Mittwoch, 12. Januar 2022

Vorteile von Tarifverträgen - manches geht nur mit ...

Viele Regelungen und Optionen des Arbeitsrechts können in Deutschland nur durch Tarifverträge genutzt werden - offenbar weil der Gesetzgeber unterstellt, dass nur starke Gewerkschaften in der Lage sind, Nachteile diverser Regelungen zu erfassen und ungerechtfertigte Belastungen der Arbeitnehmer abzuwehren.
Die Gesetzgebung lautet dann in der Regel "durch Tarifvertrag kann" oder ähnlich, und dadurch sind zumeinst Abweichungen von gesetzlichen Grundregelungen ermöglicht.
Einen Teil dieser Regelungen haben wir hier bereits angesprochen.
So erinnern wir an unseren Bericht AVR Caritas - Zusatzversorgung Anlage 8 auch künftig rechtswidrig? und die Ausführung, dass ein Wechsel von der gesetzlich vorgesehenen "Leistungszusage Betriebsrente" zur eingeschränkten "Beitragszusage" nur durch Tarifvertrag möglich ist. Denn die Reduzierung auf die Beitragszusage - der Arbeitgeber haftet lediglich noch für die ordnungsgemäße Abführung der Beiträge, nicht aber für die Höhe der zugesagten Betriebsrente - stellt zweifelsfrei eine perspektivische Belastung der Arbeitnehmer dar (vgl. unser Beitrag "Zur Finanzierung der (kirchlichen) Zusatzversorgung" vom September letzten Jahres). In der Regel ist eine starke Gewerkschaft in der Lage, die Solidität der Kasse, bei der eine Rentenzusage abgesichert wird, zu beurteilen und ggf. Maßnahmen zur Sicherung der Leistungsfähigkeit zu ergreifen. So wurde in § 15a ATV-K eine Eigenbeteiligung der Arbeitnehmer bei wenigen, einzeln ausdrücklich benannten Versorgungskassen vereinbart. Bei den dort nicht aufgeführten Kassen bestand keine Sorge über deren Leistungsfähigkeit, ein Eigenbeitrag der Arbeitnehmer war also weder geboten noch nötig.
Eine andere Regelung ist die sogenannte "Ausschlussfrist", mit der gesetzliche Verjährungsfristen (in der Praxis nahezu ausschließlich zu Lasten der Arbeitnehmer) verkürzt werden (vgl. unser Beitrag vom November 2019).

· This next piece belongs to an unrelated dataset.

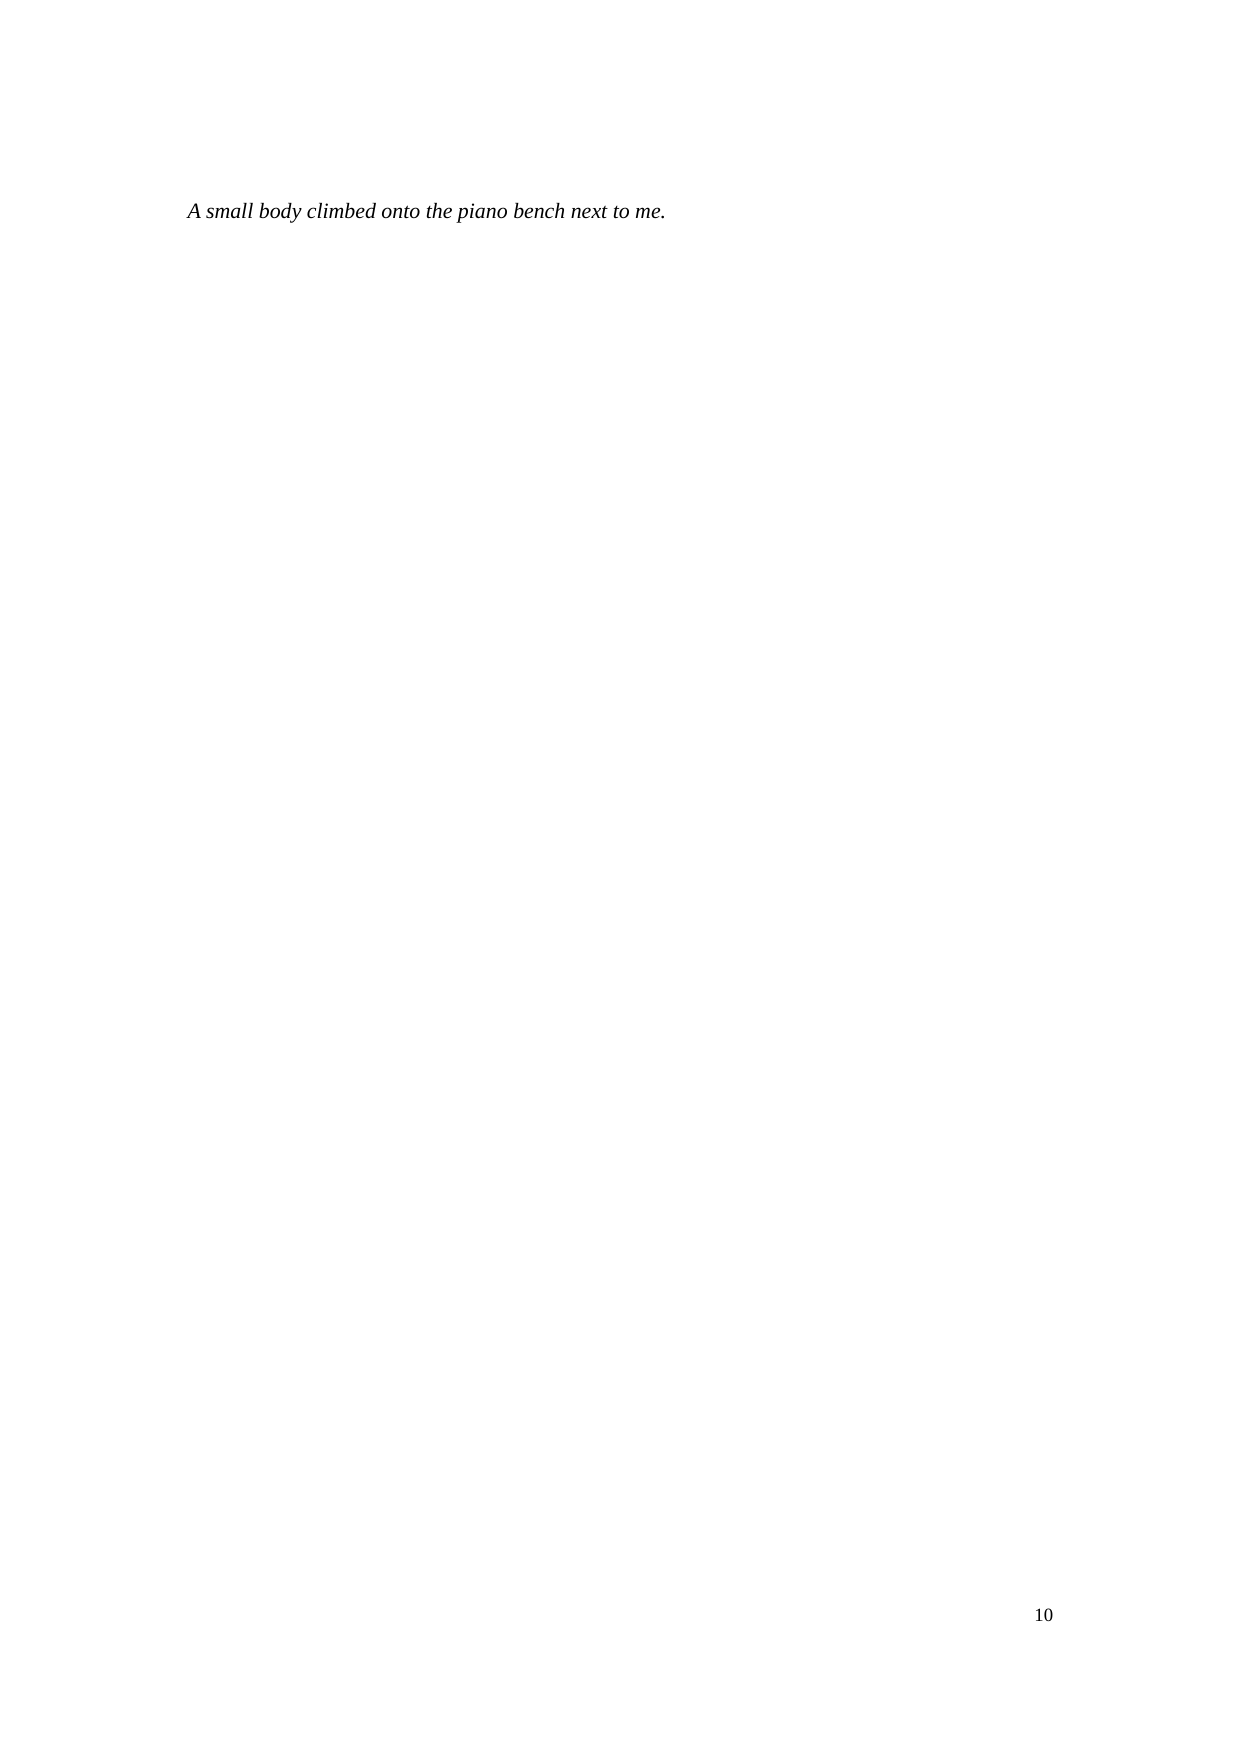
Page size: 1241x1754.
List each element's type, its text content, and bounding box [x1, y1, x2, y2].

text A small body climbed onto the piano bench next to me. [187, 194, 1053, 227]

Nur ein Tarifvertrag kann (unter bestimmten Voraussetzungen) "Allgemeinverbindlich" erklärt werden (§ 5 TVG). Das ist so, weil nur Tarifverträge eine "normative Wirkung" haben. "Allgemeine Geschäftsbedingungen" (wie die AVR Caritas) fehlt aufgrund des Vorranges der Individualabrede (§ 305 b BGB) schon die nötige "Wirkmächtigkeit" - ganz abgesehen davon, dass solche Vertragsrichtlinien wegen der Möglichkeit zur Abweichung grundsätzlich nicht geeignet sind, die Basis für die Refinanzierung von Entgeltzahlungen durch Dritte zu bilden. Wenn solche Vertragsrichtlinien dennoch die Grundlage für eine Bezuschussung sind, dann führt jede einzelne Abweichung zu Lasten der Arbeitnehmer zwangsläufig zum Vorwurf des Subventionsbetruges (§ 264 StGB).

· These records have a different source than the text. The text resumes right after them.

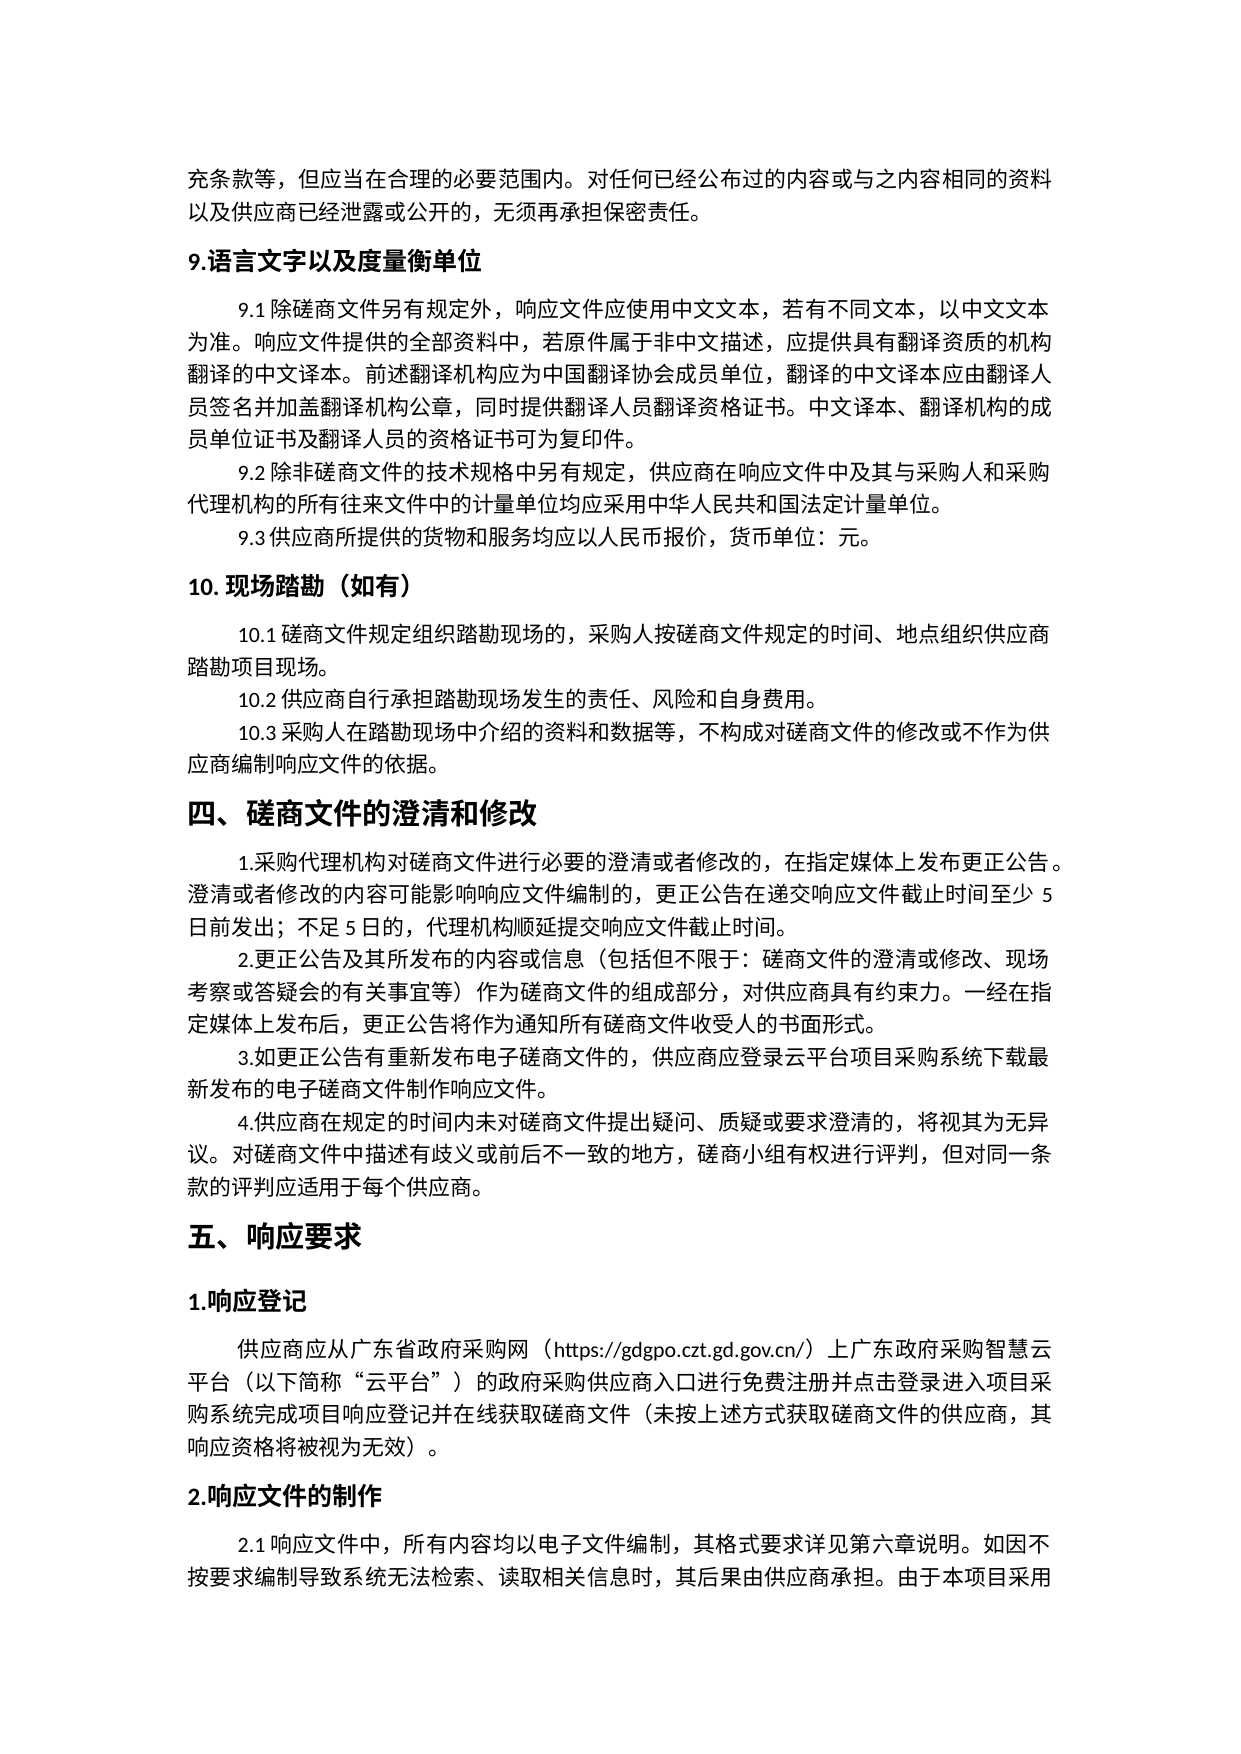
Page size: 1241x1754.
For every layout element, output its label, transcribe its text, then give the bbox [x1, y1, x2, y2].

text 9.2除非磋商文件的技术规格中另有规定，供应商在响应文件中及其与采购人和采购代理机构的所有往来文件中的计量单位均应采用中华人民共和国法定计量单位。 [187, 454, 1053, 519]
text 10.1磋商文件规定组织踏勘现场的，采购人按磋商文件规定的时间、地点组织供应商踏勘项目现场。 [187, 617, 1053, 682]
text 五、响应要求 [187, 1202, 1053, 1267]
text 9.3供应商所提供的货物和服务均应以人民币报价，货币单位：元。 [187, 519, 1053, 552]
text 四、磋商文件的澄清和修改 [187, 779, 1053, 844]
text 供应商应从广东省政府采购网（https://gdgpo.czt.gd.gov.cn/）上广东政府采购智慧云平台（以下简称“云平台”）的政府采购供应商入口进行免费注册并点击登录进入项目采购系统完成项目响应登记并在线获取磋商文件（未按上述方式获取磋商文件的供应商，其响应资格将被视为无效）。 [187, 1332, 1053, 1462]
text 3.如更正公告有重新发布电子磋商文件的，供应商应登录云平台项目采购系统下载最新发布的电子磋商文件制作响应文件。 [187, 1039, 1053, 1104]
text 10.3采购人在踏勘现场中介绍的资料和数据等，不构成对磋商文件的修改或不作为供应商编制响应文件的依据。 [187, 714, 1053, 779]
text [187, 1527, 1053, 1592]
text 4.供应商在规定的时间内未对磋商文件提出疑问、质疑或要求澄清的，将视其为无异议。对磋商文件中描述有歧义或前后不一致的地方，磋商小组有权进行评判，但对同一条款的评判应适用于每个供应商。 [187, 1104, 1053, 1202]
text 1.采购代理机构对磋商文件进行必要的澄清或者修改的，在指定媒体上发布更正公告。澄清或者修改的内容可能影响响应文件编制的，更正公告在递交响应文件截止时间至少5日前发出；不足5日的，代理机构顺延提交响应文件截止时间。 [187, 844, 1053, 942]
text 2.更正公告及其所发布的内容或信息（包括但不限于：磋商文件的澄清或修改、现场考察或答疑会的有关事宜等）作为磋商文件的组成部分，对供应商具有约束力。一经在指定媒体上发布后，更正公告将作为通知所有磋商文件收受人的书面形式。 [187, 942, 1053, 1039]
text 1.响应登记 [187, 1267, 1053, 1332]
text 9.1除磋商文件另有规定外，响应文件应使用中文文本，若有不同文本，以中文文本为准。响应文件提供的全部资料中，若原件属于非中文描述，应提供具有翻译资质的机构翻译的中文译本。前述翻译机构应为中国翻译协会成员单位，翻译的中文译本应由翻译人员签名并加盖翻译机构公章，同时提供翻译人员翻译资格证书。中文译本、翻译机构的成员单位证书及翻译人员的资格证书可为复印件。 [187, 292, 1053, 454]
text 2.响应文件的制作 [187, 1462, 1053, 1527]
text 10.2供应商自行承担踏勘现场发生的责任、风险和自身费用。 [187, 682, 1053, 714]
text 10. 现场踏勘（如有） [187, 552, 1053, 617]
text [187, 162, 1053, 227]
text 9.语言文字以及度量衡单位 [187, 227, 1053, 292]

In unserem Zusammenhang darf auch auf die sogenannten "Klauselverbote" (§§ 309, 308 BGB) verwiesen werden, die bei "Allgemeinen Geschäftsbedingungen" unzulässig sind.

Resümee?
Nicht alles, was kirchliche Arbeitgeber gerne im "Dritten Weg" regeln wollen, ist zulässig. Nicht alles hält einer Inhaltskontrolle stand.